The Pope said religions can support this approach.
Recognition of women
The Pope went on to emphasize three urgent educational priorities.
First, he called for the recognition of women in the public sphere, namely, their right “to education, to employment, and their freedom to exercise their social and political rights.”
In this, as in other areas, the Pope said, “education is the path to liberation from historical and social legacies opposed to the spirit of fraternal solidarity that ought to mark those who worship God and love their neighbour.”
Protecting children’s fundamental rights
Second, the Pope called for protecting “children’s fundamental rights” so that “they can grow up, receive schooling, be helped and supported, so as not to live in the grip of hunger and violence.”
The Pope said education begins in the heart of the family and continues within a community, village or city.
The concept of citizenship
The Holy Father also stressed education “for citizenship, for living in community, in respect for one another and for the law.” He specifically focused on the particular importance of the “concept of citizenship,” which “is based on the equality of rights and duties.”
Emphasizing the challenge of taking action, the Pope recalled that Bahrain’s Declaration states that “whenever hatred, violence and discord are preached, God’s name is desecrated.”
Must condemn perpetrators of violence who abuse religion’s name
“Religious men and women, as people of peace,” the Pope said, “are likewise opposed to the race to rearmament, to the commerce of war, to the market of death,” and “do not support “alliances against some”, but means of encounter with all. “
Pope Francis called on those before him as friends, and to join him in pursuing together this path, to open our hearts to our brothers and sisters.
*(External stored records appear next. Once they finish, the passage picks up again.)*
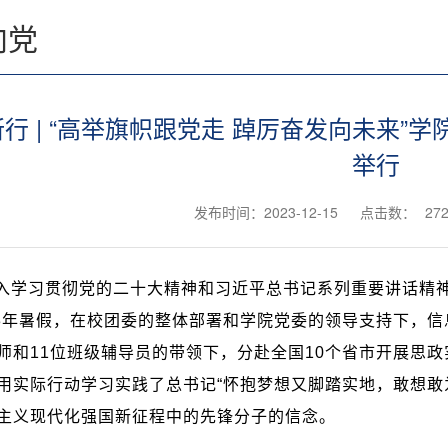
向党
行 | “高举旗帜跟党走 踔厉奋发向未来”
举行
发布时间：2023-12-15
点击数：
27
入学习贯彻党的二十大精神和习近平总书记系列重要讲话精神
3
年暑假，在校团委的整体部署和学院党委的领导支持下，信
师和
11
位班级辅导员的带领下，分赴全国
10
个省市开展思政
用实际行动学习实践了总书记“怀抱梦想又脚踏实地，敢想敢
主义现代化强国新征程中的先锋分子的信念。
“If different potentates deal with each other on the basis of interests, money and power plays, may we show that another path of encounter is possible. Possible and necessary, since force, arms and money will never paint a future of peace,” he said.
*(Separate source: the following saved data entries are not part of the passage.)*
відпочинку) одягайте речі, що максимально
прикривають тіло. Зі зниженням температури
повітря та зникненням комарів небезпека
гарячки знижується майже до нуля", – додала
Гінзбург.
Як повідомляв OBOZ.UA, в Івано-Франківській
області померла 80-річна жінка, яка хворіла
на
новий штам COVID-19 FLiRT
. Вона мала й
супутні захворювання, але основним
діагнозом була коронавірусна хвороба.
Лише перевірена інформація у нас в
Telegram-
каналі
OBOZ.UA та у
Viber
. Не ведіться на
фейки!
A ‘conscience of peace’ for our world
The Pope invited religious leaders and those at the Forum to come together, for the sake of humanity, and in the name of the One who loves humanity, the One whose name is peace.
“The Creator,” he said, “invites us to act, especially on behalf all those many creatures of his who do not yet find a sufficient place on the agenda of the powerful: the poor, the unborn, the elderly, the infirm, migrants… If we who believe in the God of mercy, do not give a hearing to the poor and a voice to the voiceless, who will do it?”
Pope Francis concluded by urging them to take their side, and to make every effort to assist a “wounded and sorely tried” humanity.